Quant aux auteurs des projets d’embellissement publiés par le Journal, une partie d’entre eux préfère garder leur anonymat et ne pas signer du tout leurs lettres, d’autres choisissent des pseudonymes, souvent suggestifs : “Un homme condamné à marcher à pied”, “Piéton”, ou “Abonné mi-piéton”, “Théatromane”, “Le BON, parisien”, “Lecteur de province”, “Le Tibre, le Nil” (statues d’un jardin public). Toutefois, un nombre considérable de projets et critiques concernant la ville portent la signature de personnages connus : des hommes de lettres, tels Sylvain Maréchal, le marquis de Villette ou Choderlos de Laclos, le critique d’art Quatremère de Quincy, le graveur Charles-Nicolas Cochin, le peintre et critique d’art Antoine Renou, le sculpteur Augustin Pajou, l’intendant de Franche-Comté Charles-André de La Coré, le Directeur de l’Académie Royale de musique Jacques de Vismes du Valgay. Ajoutons en fin de compte les interventions des “hommes de métier” : les ingénieurs Boizot et Prony, les architectes Wailly et Peyre, Claude-Nicolas Ledoux, Jacques-Denis Antoine, PierrePatte, Bernard Poyet, Jallier de Savault, Verniquet, Architecte du jardin du Roi et Commissaire général de la voirie. La parole sur les embellissements de la capitale est donc partagée entre les “professionnels”, dont certains des “hommes à projets” attitrés, tels les architectes Ledoux, Patte et Poyet, et la vaste communauté des lecteurs du Journal qui correspond à des citadins concernés par les transformations proposées et accomplies par les premiers.
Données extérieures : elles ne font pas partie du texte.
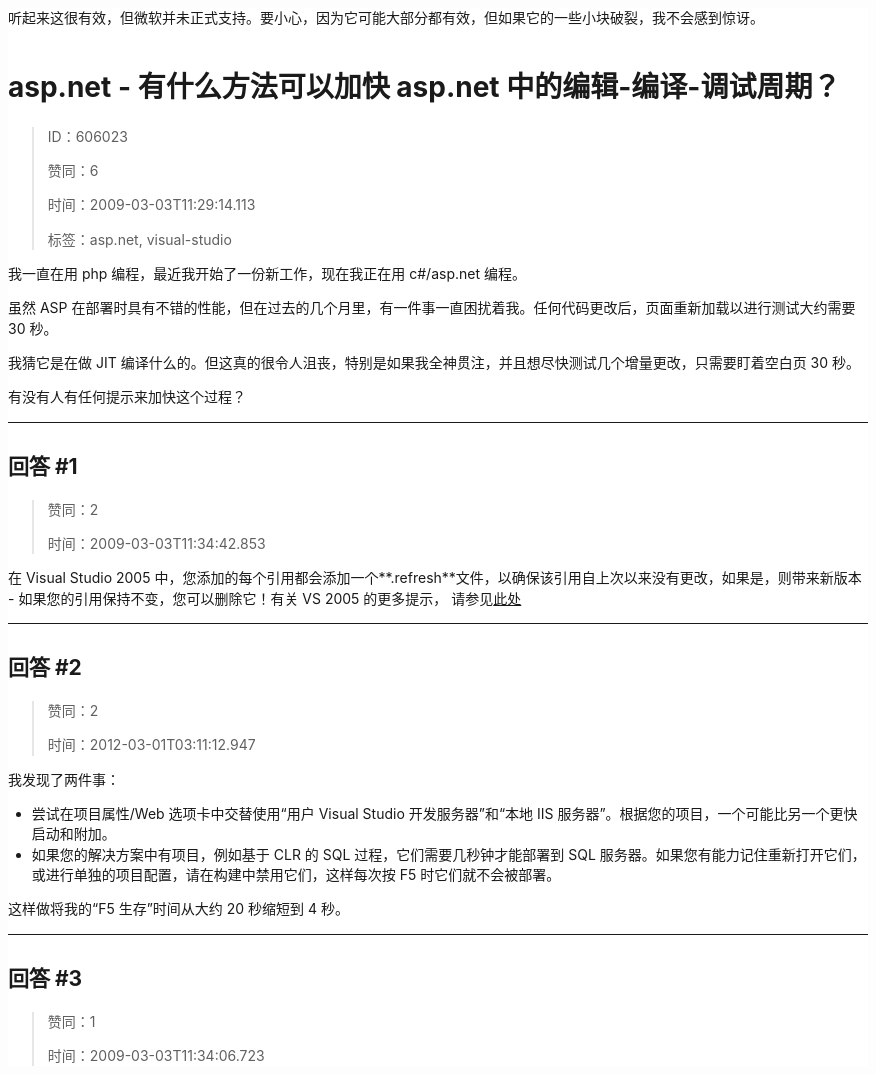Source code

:听起来这很有效，但微软并未正式支持。要小心，因为它可能大部分都有效，但如果它的一些小块破裂，我不会感到惊讶。

# asp.net - 有什么方法可以加快 asp.net 中的编辑-编译-调试周期？

> ID：606023
> 
> 赞同：6
> 
> 时间：2009-03-03T11:29:14.113
> 
> 标签：asp.net, visual-studio

我一直在用 php 编程，最近我开始了一份新工作，现在我正在用 c#/asp.net 编程。

虽然 ASP 在部署时具有不错的性能，但在过去的几个月里，有一件事一直困扰着我。任何代码更改后，页面重新加载以进行测试大约需要 30 秒。

我猜它是在做 JIT 编译什么的。但这真的很令人沮丧，特别是如果我全神贯注，并且想尽快测试几个增量更改，只需要盯着空白页 30 秒。

有没有人有任何提示来加快这个过程？

* * *

## 回答 #1

> 赞同：2
> 
> 时间：2009-03-03T11:34:42.853

在 Visual Studio 2005 中，您添加的每个引用都会添加一个**.refresh**文件，以确保该引用自上次以来没有更改，如果是，则带来新版本 - 如果您的引用保持不变，您可以删除它！有关 VS 2005 的更多提示，
请参见[此处](http://weblogs.asp.net/scottgu/Common-Gotcha_3A00_-Slow-VS-2005-Web-Site-Build-Performance-Because-of-_1C20_Dueling-Assembly-References_1D20_)

* * *

## 回答 #2

> 赞同：2
> 
> 时间：2012-03-01T03:11:12.947

我发现了两件事：

*   尝试在项目属性/Web 选项卡中交替使用“用户 Visual Studio 开发服务器”和“本地 IIS 服务器”。根据您的项目，一个可能比另一个更快启动和附加。
*   如果您的解决方案中有项目，例如基于 CLR 的 SQL 过程，它们需要几秒钟才能部署到 SQL 服务器。如果您有能力记住重新打开它们，或进行单独的项目配置，请在构建中禁用它们，这样每次按 F5 时它们就不会被部署。

这样做将我的“F5 生存”时间从大约 20 秒缩短到 4 秒。

* * *

## 回答 #3

> 赞同：1
> 
> 时间：2009-03-03T11:34:06.723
Afin de saisir la nouvelle vision de la capitale que tissent les nombreux projets d’embellissement publiés dans le quotidien de Paris, ainsi que les modalités employées par les correspondants du Journal pour construire leur discours sur la ville, arrêtons-nous d’abord sur l’image de Paris, telle qu’elle se reflète dans les yeux de ses contemporains. Espace de toutes les contradictions, Paris émerveille et blesse à la fois l’œil du promeneur et de son habitant, et invite de ce fait à une réflexion sur de nouveaux modes de voir, de dire et de vivre la ville.

Notes
1346.

Par exemple des travaux pour protéger la place de l’Hôtel de Ville des crues de la Seine (26 avril 1778), la suppression des fossés de la porte Saint Antoine et sa démolition (29 avril 1778), l’établissement d’une communication entre les rues de St Louis et St Antoine (30 avril 1778) ou la construction du nouveau quartier de Gaillon (11 juillet 1778).

1347.

Telles sont la description de l’Hôtel des Monnaies, (1er et 2 avril 1777), et de la nouvelle Halle de blé et sa coupole (2 février et 4 novembre 1783).

1348.

Telles sont les polémiques autour du projet pour un nouvel Hôtel-Dieu par Bernard Poyet qui s’étend de 1783 à 1787 ou du projet d’une nouvelle salle de l’Opéra par le même Poyet en 1783.

1349.

Une lettre publiée par le Journal de Paris, le 20 janvier 1789, signée de la Poize, Jallier de Savault, de Montizon, Electeurs et Poyet, architecte de la Ville, certifie les recherches faites sous leur direction, impliquant “toutes démolitions, fouilles et tranchées nécessaires” pour découvrir d’éventuels prisonniers piégés dans ses entrailles. Une autre lettre du 14 août 1789 publiée par Jallier de Savault, “l’un des Architectes chargés de présider à la démolition de la Bastille” avertit que le nombre d’ouvriers employés dans la démolition de la prison est “plus que suffisant”. Le 26 août 1789, un Extrait du Procès verbal sur la démolition de la Bastille rend compte de la découverte de cinq boulets incastrés dans les pierres de l’une des tours et d’un dépôt de trente-cinq autres dans l’embrasure d’une meurtrière murée. Le démantèlement de la prison révèle ses cicatrices et ses secrets enfouis.